◆ What you will do ◆
Please report every line below that contains the word "value". Case counts, so only matches with identical capitalization qualify.

◆ Entries provided ◆
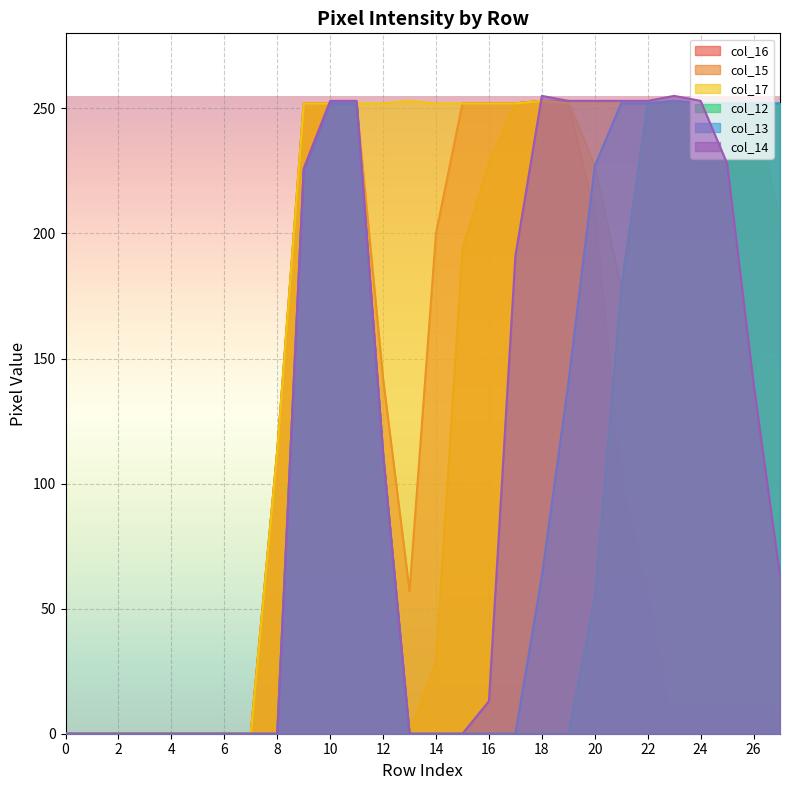

True or false: col_12 has a value of 153 at 13.

False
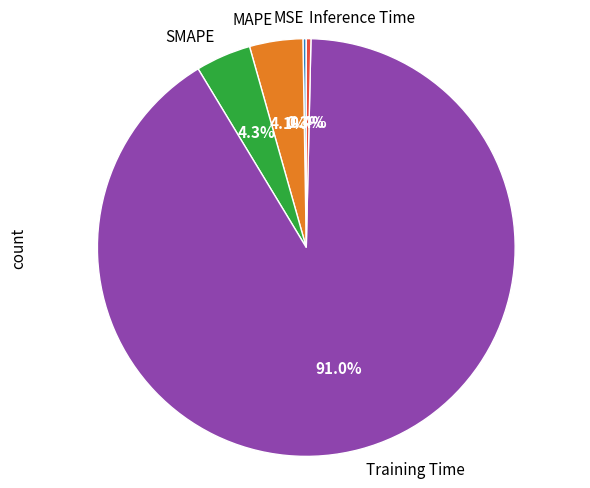

To the nearest percent, what is the difference between the Training Time and SMAPE slice percentages?

87%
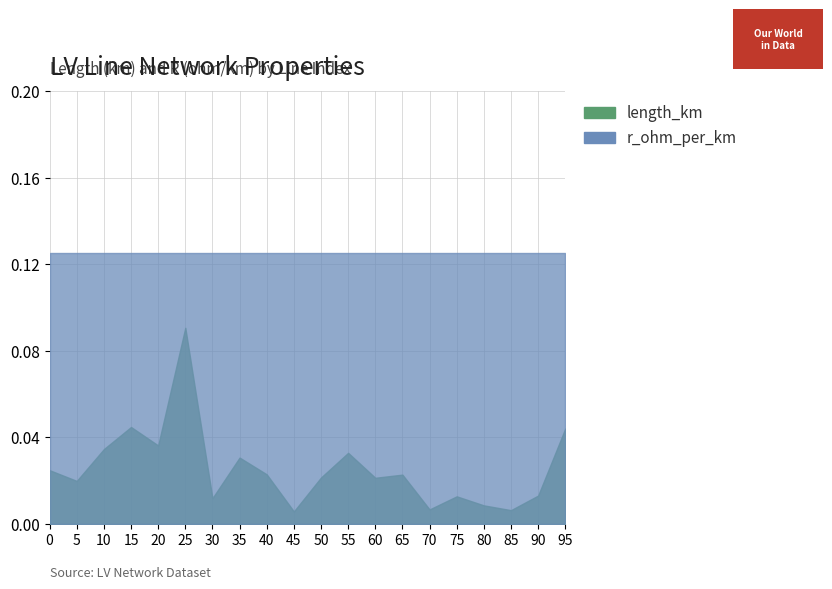

How many lines are shown in the chart?

2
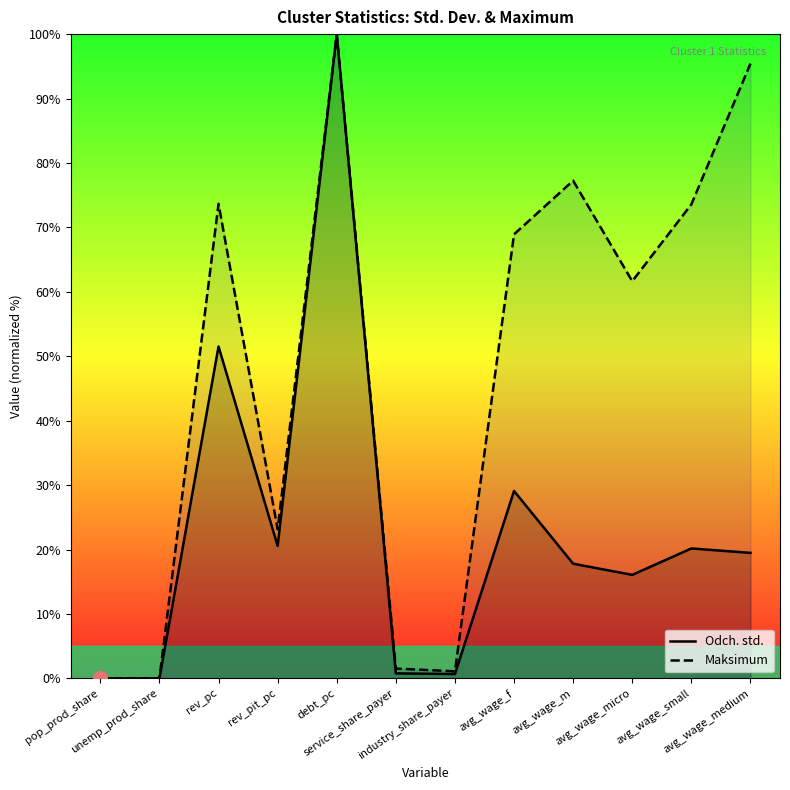

Rank the series by their maximum value, from highest to lowest.

Odch. std., Maksimum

◆ Response to this task ◆
True or false: col_12 has a value of 153 at 13.
Rank the series by their maximum value, from highest to lowest.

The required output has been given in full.